Two works from the Marseille period. At the begin­ning of the 1990s and the "dark years" in Algeria, Denis Martinez’s reflec­tion on space and the way of taking pos­ses­sion of it, an ever-recur­ring ques­tioning of a painter, took on anx­iety and tes­ti­fied to the con­fronta­tion of irrec­on­cil­able uni­verses. The aes­thetic treat­ment of the theme of the door, dear to the painter, evolves, becoming the place of con­trary ten­sions but also of open­ness to all pos­si­bil­i­ties. Thus, of this Door of illu­mi­na­tion, where the rev­e­la­tion seems to come from the con­fronta­tion of antag­o­nistic forces, which cross the sub­ject at the crossing of the threshold, like so many arrows. Subsequently, in other works, his "Doors" will become a place of vio­lence, with elec­tric colors, clashing, vio­lently con­trasting, to sig­nify the immi­nence of danger, felt in front of an exte­rior space that has become deadly, that of civil war. .

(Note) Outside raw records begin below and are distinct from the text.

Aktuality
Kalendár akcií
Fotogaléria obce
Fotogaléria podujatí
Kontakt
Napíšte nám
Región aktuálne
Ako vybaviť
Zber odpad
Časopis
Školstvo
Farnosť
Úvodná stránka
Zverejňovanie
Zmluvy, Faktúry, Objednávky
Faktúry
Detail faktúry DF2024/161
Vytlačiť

The ref­er­ence words, which the artist uses in his com­po­si­tions to ques­tion and cap­ture the gaze, are super­im­posed in their wor­ried and vain vehe­mence on the explic­itly aggres­sive signs that strike the canvas. The work From one shroud to another, pro­duced in 1999 in exile in Marseille, like sev­eral of these gates of hell, pro­longs the tes­ti­mony of these years of lead. The long rect­an­gles that sur­round the dazed char­acter follow one another, aligned like so many shrouds, sur­mounted by words in Tifinagh, Arabic, French, a pathetic expres­sion of dis­array and the omnipres­ence of vio­lence and death.